=== 주어진 정보 ===

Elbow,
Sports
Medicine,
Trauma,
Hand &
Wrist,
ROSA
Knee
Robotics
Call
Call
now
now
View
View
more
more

===

● 지시 사항
위 목록의 모든 줄을 한 글자도 바꾸지 말고 똑같이 다시 쳐 주세요.

● 답
Elbow,
Sports
Medicine,
Trauma,
Hand &
Wrist,
ROSA
Knee
Robotics
Call
Call
now
now
View
View
more
more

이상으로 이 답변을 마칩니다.